Ostentation of any kind was anathema to him. Just convincing him to buy a new suit, as long as the old one could be worn, required all his wife’s, yblct"a, persuasive powers. Making money easily held no allure for him. The only money he ever wanted was that he earned with the work of his own hands. Before the War, his mother presciently advised him to learn a trade that would be useable everywhere, and for 67 years, he earned his living as a skilled maker of dental fixtures. Any profits from the business were placed in low interest savings accounts.
That lack of concern with the material world served as a complete protection against all forms of envy and gave the Halberstadts an unequalled ability to participate joyously in others’ simchas. Every day in Israel, they seemed to be going to the simcha of some nephew, niece, greatnephew or greatniece, all of whom they knew by name. A steady stream of family came to visit when they were in the country.
Perhaps the traits that I’m describing seem like small things. They are not. Rabbi Yitzchak Hutner once pointed to Mr. Halberstadt on a Shabbos morning in Yeshivat Chaim Berlin and said, "You see that Yid; that’s true aristocracy."
A rabbi who runs a hotline for troubled chareidi teenagers once told me that the best protection parents can provide their children is yashrus (being straight). Your word must be a word. Don’t have your children tell someone you are not home when you are. And above all, never let them suspect that you do not yourself believe the educational messages that you are giving them. In short, no shtick.

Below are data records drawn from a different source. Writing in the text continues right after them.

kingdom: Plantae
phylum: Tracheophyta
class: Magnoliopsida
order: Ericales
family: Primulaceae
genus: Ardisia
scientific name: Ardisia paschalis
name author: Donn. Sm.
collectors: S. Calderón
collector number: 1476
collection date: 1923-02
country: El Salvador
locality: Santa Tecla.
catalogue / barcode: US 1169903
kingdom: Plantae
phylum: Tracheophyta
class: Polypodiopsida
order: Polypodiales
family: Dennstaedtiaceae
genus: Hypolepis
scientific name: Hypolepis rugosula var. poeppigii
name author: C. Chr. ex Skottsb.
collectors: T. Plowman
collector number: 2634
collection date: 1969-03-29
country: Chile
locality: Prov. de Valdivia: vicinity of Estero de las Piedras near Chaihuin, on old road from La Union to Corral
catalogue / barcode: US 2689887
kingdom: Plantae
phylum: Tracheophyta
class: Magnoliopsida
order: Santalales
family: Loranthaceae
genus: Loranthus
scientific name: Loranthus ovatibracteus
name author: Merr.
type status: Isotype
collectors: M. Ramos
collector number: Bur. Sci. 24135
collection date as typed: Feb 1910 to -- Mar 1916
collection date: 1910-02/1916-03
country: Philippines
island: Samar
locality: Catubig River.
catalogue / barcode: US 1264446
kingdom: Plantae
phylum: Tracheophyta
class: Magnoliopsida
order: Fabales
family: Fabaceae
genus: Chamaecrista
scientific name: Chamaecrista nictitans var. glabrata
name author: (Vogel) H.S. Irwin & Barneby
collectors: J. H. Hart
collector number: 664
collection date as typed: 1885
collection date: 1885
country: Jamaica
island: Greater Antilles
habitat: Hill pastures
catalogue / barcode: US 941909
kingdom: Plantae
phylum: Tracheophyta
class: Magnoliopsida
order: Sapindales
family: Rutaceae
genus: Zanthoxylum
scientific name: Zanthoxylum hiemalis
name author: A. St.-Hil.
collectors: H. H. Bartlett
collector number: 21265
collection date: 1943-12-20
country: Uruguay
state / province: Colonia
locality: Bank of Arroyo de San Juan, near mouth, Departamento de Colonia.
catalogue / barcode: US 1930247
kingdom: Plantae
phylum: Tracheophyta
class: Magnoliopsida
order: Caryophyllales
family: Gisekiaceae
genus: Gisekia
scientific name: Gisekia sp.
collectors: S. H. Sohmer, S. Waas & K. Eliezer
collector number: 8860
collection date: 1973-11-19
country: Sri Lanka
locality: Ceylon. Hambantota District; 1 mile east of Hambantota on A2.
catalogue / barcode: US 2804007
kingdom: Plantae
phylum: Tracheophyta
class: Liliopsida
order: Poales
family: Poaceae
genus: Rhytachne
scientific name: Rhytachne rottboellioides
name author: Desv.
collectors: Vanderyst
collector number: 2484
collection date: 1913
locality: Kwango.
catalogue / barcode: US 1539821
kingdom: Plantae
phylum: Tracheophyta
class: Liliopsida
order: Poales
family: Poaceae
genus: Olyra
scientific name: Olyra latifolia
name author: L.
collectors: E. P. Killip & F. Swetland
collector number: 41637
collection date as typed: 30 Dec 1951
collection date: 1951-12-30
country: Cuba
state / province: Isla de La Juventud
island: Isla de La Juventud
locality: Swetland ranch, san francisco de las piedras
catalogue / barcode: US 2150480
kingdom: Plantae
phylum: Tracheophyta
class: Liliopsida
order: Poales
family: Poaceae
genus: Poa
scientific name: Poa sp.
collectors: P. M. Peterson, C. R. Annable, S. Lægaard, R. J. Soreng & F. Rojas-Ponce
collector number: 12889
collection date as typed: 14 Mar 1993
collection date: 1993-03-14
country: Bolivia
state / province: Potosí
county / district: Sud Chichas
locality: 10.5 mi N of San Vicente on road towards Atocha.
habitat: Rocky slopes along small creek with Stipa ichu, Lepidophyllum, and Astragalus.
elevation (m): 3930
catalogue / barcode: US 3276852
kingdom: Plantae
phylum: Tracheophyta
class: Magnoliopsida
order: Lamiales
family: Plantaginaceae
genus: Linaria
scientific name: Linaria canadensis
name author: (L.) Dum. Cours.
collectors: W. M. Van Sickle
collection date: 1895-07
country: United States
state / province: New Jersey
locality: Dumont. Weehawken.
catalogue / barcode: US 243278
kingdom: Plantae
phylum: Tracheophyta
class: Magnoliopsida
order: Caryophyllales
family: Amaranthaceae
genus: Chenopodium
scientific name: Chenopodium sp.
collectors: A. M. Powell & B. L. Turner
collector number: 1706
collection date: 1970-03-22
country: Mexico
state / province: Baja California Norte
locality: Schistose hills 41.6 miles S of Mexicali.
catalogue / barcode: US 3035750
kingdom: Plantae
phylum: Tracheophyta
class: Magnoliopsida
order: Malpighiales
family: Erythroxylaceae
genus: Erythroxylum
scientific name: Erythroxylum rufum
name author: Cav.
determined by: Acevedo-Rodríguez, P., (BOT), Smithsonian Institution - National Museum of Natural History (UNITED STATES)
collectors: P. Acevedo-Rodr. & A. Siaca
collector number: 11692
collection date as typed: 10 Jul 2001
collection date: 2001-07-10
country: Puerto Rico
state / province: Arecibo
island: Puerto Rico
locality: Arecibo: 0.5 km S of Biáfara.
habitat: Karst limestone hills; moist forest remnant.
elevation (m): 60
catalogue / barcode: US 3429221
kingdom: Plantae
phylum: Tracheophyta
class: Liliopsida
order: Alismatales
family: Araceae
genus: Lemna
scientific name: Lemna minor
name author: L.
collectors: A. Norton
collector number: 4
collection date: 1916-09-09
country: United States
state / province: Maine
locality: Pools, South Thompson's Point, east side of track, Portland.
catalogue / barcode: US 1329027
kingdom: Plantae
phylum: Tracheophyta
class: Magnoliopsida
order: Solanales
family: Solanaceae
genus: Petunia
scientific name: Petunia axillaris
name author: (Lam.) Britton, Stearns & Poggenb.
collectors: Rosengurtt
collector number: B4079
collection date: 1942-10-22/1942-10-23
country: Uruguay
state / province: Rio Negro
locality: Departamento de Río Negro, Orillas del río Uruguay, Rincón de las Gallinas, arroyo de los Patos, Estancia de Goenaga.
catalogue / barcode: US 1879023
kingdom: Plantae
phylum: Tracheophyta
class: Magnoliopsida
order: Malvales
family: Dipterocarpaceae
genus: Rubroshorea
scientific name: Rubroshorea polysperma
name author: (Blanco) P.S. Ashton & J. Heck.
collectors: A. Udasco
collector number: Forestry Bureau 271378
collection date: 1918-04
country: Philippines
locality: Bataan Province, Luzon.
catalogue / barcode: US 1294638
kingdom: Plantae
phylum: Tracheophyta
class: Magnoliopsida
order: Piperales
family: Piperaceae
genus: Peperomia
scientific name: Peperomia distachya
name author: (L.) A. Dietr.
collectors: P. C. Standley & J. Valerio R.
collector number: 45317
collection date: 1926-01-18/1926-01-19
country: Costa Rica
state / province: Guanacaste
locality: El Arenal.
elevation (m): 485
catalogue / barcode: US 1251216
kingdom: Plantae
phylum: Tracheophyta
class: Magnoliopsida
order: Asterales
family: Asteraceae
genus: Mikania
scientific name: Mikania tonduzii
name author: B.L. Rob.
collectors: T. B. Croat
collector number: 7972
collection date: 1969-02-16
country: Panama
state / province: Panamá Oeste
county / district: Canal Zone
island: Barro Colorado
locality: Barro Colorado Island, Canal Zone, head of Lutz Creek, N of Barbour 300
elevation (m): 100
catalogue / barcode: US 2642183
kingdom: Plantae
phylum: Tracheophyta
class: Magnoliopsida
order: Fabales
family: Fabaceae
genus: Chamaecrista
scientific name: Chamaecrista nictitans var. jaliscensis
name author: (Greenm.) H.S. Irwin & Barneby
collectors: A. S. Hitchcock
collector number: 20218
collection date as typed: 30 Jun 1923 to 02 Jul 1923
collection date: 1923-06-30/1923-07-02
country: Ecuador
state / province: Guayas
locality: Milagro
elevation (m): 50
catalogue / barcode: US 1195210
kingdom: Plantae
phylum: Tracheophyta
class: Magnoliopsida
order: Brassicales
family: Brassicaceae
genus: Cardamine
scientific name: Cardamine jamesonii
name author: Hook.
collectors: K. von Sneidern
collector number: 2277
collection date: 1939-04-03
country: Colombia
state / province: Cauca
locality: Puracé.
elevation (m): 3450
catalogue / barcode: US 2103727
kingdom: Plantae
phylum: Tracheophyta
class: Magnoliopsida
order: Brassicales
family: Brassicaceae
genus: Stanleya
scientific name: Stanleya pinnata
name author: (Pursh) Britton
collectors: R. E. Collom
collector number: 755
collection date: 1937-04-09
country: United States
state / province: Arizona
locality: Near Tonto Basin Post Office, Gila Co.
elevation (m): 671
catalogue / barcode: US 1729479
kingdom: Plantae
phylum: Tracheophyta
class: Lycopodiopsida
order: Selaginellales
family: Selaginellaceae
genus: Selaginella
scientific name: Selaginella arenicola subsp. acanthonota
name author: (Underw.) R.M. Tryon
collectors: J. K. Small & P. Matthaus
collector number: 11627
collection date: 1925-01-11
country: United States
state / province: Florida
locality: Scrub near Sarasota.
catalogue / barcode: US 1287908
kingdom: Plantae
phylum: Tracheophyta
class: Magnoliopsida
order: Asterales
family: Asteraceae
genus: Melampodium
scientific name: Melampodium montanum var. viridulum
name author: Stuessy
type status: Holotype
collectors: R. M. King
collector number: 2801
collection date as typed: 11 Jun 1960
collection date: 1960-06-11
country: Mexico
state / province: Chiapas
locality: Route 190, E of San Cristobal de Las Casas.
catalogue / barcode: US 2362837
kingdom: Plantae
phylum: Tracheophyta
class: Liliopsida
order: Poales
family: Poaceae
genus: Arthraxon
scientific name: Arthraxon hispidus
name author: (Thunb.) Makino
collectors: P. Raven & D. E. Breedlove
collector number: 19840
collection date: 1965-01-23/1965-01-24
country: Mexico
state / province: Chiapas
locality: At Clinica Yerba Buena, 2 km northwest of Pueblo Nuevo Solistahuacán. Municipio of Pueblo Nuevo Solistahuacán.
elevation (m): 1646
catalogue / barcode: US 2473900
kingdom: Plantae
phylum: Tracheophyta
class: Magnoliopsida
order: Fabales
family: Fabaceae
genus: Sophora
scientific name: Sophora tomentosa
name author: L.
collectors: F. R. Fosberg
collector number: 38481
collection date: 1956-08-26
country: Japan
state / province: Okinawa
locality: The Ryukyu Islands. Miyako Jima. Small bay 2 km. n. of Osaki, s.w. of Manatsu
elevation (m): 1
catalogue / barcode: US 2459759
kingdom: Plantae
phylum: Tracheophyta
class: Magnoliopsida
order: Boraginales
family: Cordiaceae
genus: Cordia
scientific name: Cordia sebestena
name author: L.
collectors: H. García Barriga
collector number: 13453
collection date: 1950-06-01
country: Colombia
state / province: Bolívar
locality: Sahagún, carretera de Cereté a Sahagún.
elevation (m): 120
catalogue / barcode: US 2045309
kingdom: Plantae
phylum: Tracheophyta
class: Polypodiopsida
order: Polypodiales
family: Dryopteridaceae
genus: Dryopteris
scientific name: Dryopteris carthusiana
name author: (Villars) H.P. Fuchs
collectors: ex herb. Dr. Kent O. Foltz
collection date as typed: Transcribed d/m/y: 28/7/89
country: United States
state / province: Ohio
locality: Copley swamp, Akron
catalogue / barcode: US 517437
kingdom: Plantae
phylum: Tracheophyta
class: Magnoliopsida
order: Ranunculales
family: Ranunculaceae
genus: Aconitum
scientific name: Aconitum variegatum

The Halbertadt children knew that their Torah education was their father’s most important concern. After joining our Shabbos table once, Mrs. Halberstadt gently reproofed me for not involving my younger children more in the Torah discussion. She shared with me all the ways that her husband had always found to hold the interest of their children in the parashah discussion.
It is thus no surprise that the Halberstadts were blessed with exemplary children. Both sons are menahalim of major yeshivos. And a son-in-law is a maggid shiur. Several grandsons are already known figures in the yeshiva world. At Mr. Halberstadt’s levaya in Eretz Yisrael, the large crowd was almost exclusively comprised of bnei Torah – either family members or talmidim of his sons’ yeshivos.
That itself was the greatest tribute to an erliche Jew, who did not have the chance to learn in yeshiva himself but left behind generations of bnei Torah.